• [TASK] Copy word for word everything in the listing below from the line containing "working with him" down to the line containing "the Kansas Department", including both of those lines.

• [DATA EXTRACT]

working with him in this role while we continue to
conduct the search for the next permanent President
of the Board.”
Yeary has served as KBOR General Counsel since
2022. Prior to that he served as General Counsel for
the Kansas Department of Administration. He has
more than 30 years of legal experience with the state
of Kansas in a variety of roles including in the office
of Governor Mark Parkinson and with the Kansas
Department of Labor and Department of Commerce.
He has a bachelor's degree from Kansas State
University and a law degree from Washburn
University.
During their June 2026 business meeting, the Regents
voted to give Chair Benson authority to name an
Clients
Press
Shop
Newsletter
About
* * *
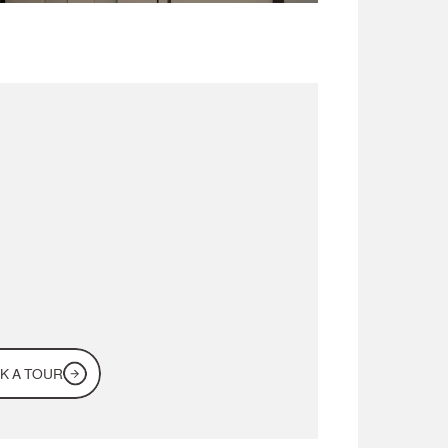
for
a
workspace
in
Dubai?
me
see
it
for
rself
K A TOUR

• [ANSWER BOX]
working with him in this role while we continue to
conduct the search for the next permanent President
of the Board.”
Yeary has served as KBOR General Counsel since
2022. Prior to that he served as General Counsel for
the Kansas Department of Administration. He has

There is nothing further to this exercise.